Step 4: Define Cross Interactions¶

Cross interactions are the bonded terms that span CG bead boundaries. There are two kinds:

CG Cross Bonds (fade out during backmapping)¶

These maintain the CG structure during the transition. They use the CG bond potential (typically tabulated from IBI or similar methods):

cross_interactions:
  bonds:
    - params: "8 1 1.0"
      table: table_b1.xvg
      pairs:
        - [DOD:A1, DOD:B1]
        - [DOD:B1, DOD:B2]
        - [DOD:B2, DOD:B3]
        - [DOD:B3, DOD:B4]
        - [DOD:B4, DOD:A2]
      cg_bonded: true

Note

The table field points to an XVG file with the tabulated potential. The params field provides metadata for the table interpolation. Set cg_bonded: true so the bond weight follows 1 - λλ.

AT Cross Bonds (fade in during backmapping)¶

These are the atomistic bonds between atoms in different CG beads. They restore the correct AT connectivity:

    - params: "1 0.153 334720.0"

■ **Extracted data entries**:
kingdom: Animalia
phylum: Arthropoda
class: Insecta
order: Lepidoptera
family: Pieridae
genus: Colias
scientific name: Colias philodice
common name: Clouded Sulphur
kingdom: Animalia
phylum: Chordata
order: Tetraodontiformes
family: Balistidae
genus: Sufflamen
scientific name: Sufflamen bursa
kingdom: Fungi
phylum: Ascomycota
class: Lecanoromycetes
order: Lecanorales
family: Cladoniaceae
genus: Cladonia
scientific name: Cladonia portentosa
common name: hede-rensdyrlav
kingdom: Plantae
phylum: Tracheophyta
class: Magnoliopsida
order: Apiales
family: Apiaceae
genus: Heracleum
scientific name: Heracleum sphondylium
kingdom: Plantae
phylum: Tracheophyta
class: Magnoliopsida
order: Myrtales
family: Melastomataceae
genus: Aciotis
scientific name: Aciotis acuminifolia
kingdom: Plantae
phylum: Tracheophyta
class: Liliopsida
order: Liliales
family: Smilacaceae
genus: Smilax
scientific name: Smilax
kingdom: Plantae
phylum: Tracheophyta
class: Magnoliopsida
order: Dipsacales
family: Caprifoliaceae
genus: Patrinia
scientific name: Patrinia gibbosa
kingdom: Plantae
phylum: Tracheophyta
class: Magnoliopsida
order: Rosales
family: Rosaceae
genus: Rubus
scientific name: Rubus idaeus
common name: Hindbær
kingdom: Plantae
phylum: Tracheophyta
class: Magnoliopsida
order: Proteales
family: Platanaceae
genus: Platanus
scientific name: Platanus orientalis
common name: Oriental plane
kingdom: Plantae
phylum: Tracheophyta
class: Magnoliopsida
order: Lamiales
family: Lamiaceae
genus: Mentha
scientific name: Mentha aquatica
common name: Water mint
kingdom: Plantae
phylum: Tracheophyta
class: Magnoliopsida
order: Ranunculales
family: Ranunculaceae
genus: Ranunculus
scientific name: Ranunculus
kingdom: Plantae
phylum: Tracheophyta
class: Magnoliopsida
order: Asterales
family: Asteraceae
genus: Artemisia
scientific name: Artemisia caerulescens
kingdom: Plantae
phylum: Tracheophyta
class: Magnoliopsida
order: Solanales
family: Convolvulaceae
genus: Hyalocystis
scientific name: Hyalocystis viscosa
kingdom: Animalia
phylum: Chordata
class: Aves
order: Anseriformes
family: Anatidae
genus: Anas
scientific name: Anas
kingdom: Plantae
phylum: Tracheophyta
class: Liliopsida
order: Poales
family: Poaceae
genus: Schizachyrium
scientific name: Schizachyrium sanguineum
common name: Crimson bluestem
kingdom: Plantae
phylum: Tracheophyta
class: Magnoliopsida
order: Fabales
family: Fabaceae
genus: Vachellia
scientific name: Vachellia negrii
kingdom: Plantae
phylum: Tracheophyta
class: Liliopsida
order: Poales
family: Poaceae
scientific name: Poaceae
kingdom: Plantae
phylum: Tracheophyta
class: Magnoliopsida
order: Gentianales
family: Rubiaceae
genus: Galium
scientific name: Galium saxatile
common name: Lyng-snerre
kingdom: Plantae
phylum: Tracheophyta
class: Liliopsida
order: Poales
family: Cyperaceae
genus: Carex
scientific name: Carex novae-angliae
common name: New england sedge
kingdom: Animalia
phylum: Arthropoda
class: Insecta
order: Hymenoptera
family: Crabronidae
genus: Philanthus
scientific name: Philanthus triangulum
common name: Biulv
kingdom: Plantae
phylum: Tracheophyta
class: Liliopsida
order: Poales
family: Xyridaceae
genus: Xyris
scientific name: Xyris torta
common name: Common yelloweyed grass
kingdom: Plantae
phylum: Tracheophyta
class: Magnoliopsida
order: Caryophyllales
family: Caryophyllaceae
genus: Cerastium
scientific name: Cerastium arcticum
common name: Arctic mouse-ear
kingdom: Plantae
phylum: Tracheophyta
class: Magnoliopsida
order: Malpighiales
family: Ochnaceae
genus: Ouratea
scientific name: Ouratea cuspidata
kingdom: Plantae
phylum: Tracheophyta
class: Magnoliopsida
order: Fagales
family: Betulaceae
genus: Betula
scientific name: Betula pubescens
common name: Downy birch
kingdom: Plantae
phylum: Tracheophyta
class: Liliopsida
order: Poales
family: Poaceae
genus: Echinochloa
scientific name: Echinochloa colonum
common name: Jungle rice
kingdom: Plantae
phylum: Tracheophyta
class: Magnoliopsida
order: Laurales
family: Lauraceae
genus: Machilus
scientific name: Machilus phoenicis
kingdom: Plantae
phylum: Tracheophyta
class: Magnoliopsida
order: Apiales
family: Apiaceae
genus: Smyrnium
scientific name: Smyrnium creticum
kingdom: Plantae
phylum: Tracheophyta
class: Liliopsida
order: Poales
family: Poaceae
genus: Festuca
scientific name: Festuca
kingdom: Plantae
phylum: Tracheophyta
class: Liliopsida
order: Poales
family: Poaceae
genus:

■ **Given exercise 1**:
Answer these questions from the text on cross interactions.
(a) What file does the table field point to in the CG cross bond example?
(b) According to the note, what does the params field provide?
(c) What do AT cross bonds restore?
■ **Given exercise 2**: List every bead pair given under "pairs" in the CG cross bond example of the text on cross interactions.

■ **Complete output 1**:
(a) table_b1.xvg
(b) Metadata for the table interpolation.
(c) The correct AT connectivity.

■ **Complete output 2**:
- [DOD:A1, DOD:B1]
- [DOD:B1, DOD:B2]
- [DOD:B2, DOD:B3]
- [DOD:B3, DOD:B4]
- [DOD:B4, DOD:A2]